Questo termine viene anche usato comunemente per indicare l' herpes zoster, ed è derivato, nella lingua volgare, dall' antica
maniera di chiamare la peste "fuoco sacro".
Infatti s. Antonio, nel XI secolo in Francia, durante un'epidemia, compiendo
un miracolo, salvò molte persone. Tanto che, ancora oggi, il fuoco prelevato dai falò accesi in suo onore è oggetto di
devozione. In alcuni comuni del Friuli, proseguendo una usanza medioevale, si usa allevare un maialino, detto di s.Antonio,
che una volta giunto al giusto momento dell'ingrasso, viene venduto ed il ricavato viene utilizzato per sostenere le spese
dei festeggiamenti in onore del Santo.
Anche i monaci Antoniani sacralizzarono il maiale, connesso alla figura
dell'anacoreta.
Questi monaci che, inizialmente, erano di origine orientale si suddivisero in varie congregazioni,
anche in occidente, dove gli Atoniani di Vienna e del Delfinato furono incorporati nel 1778 nell'ordine di Malta.

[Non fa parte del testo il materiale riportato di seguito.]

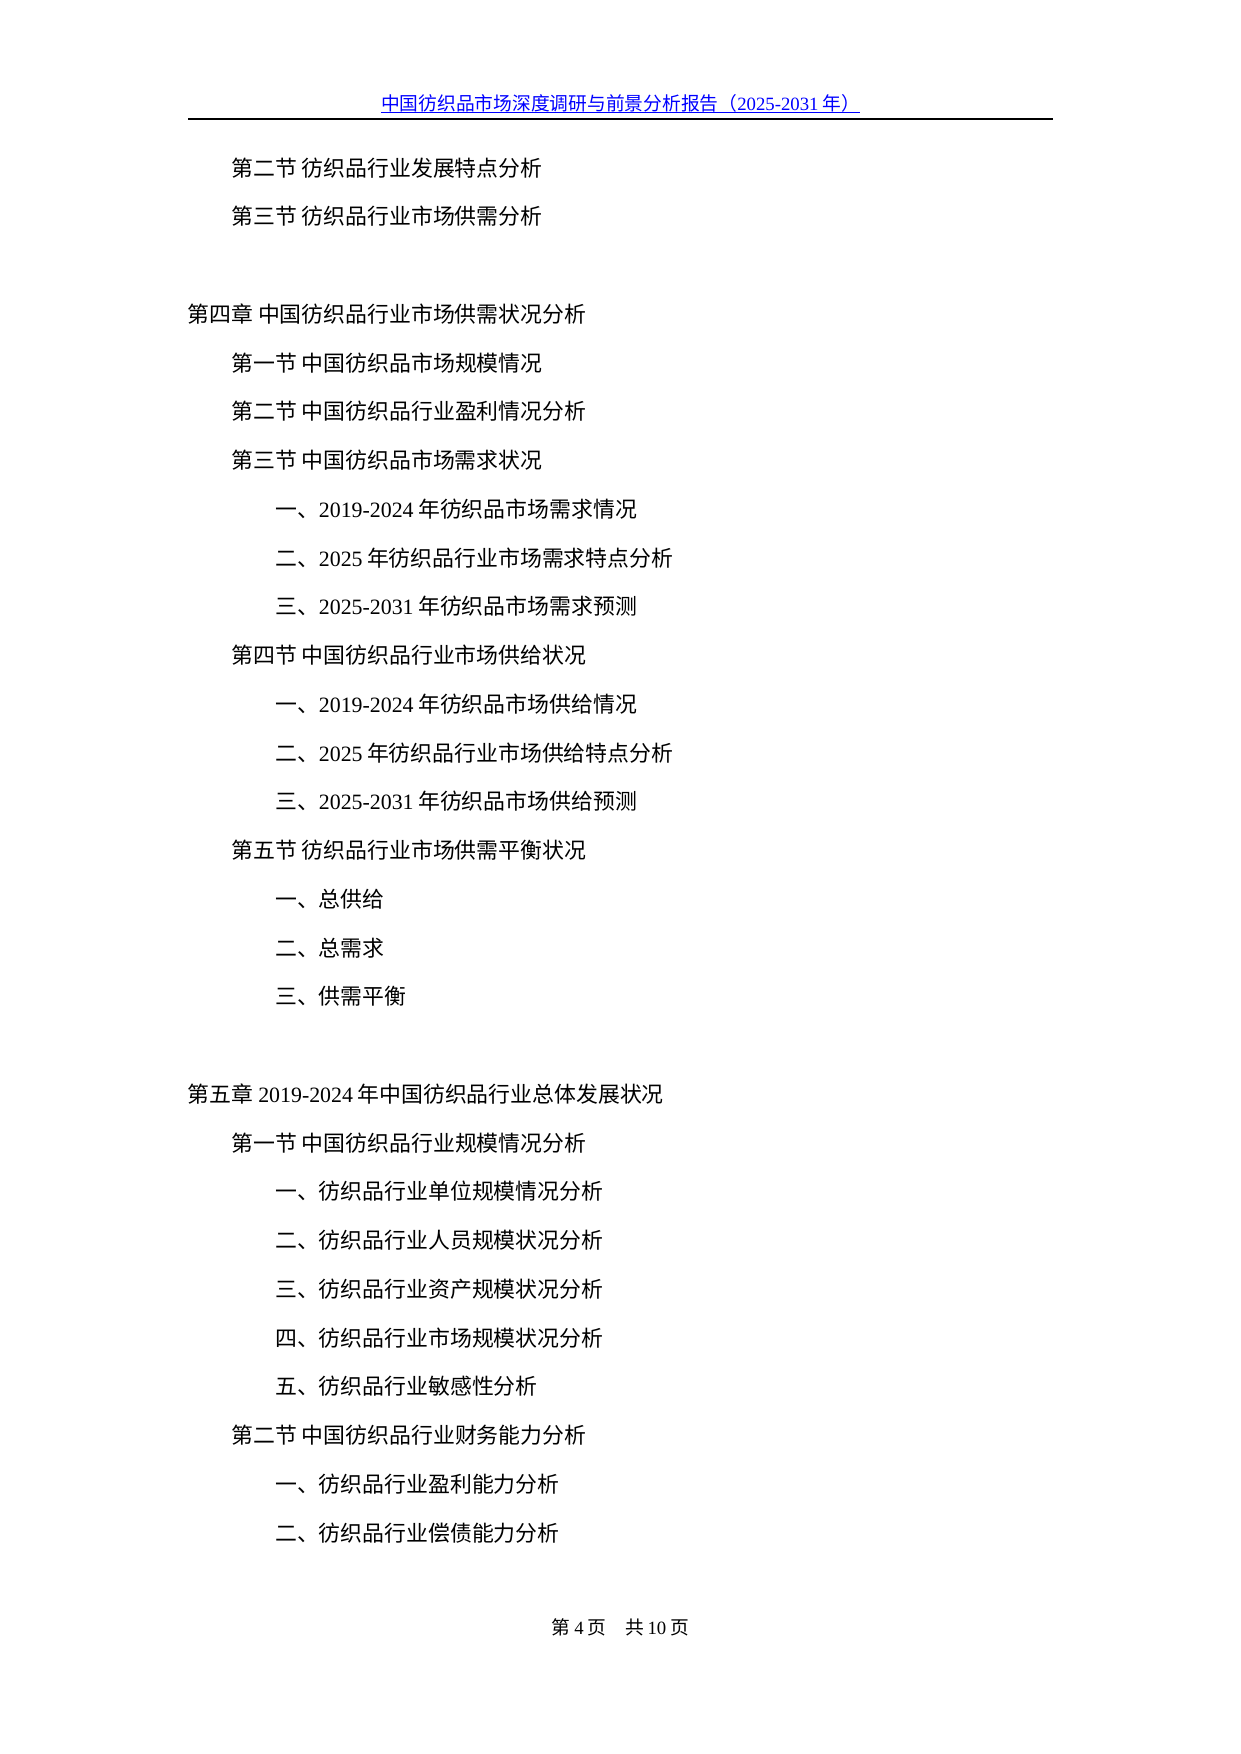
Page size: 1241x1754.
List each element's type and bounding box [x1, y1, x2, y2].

text [187, 150, 1053, 1548]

Gli Antoniani, ordine di cavalieri erranti, congregazione con forte componente laica, poi strutturati in case, rette da
un precettore, erano dediti soprattutto all'arte medica, tanto che dalle loro fila era scelto il medico privato del Papa.
I loro conventi, o case, erano costituiti da ospedali nei quali si curavano soprattutto le malattie infettive e l'epilessia.
Accanto a questi ospedali vi era una porcilaia, perchè dal lardo essi ottene- vano gli unguenti e i rimedi per curare il
fuoco di Sant'.Antonio, o erpes zoster.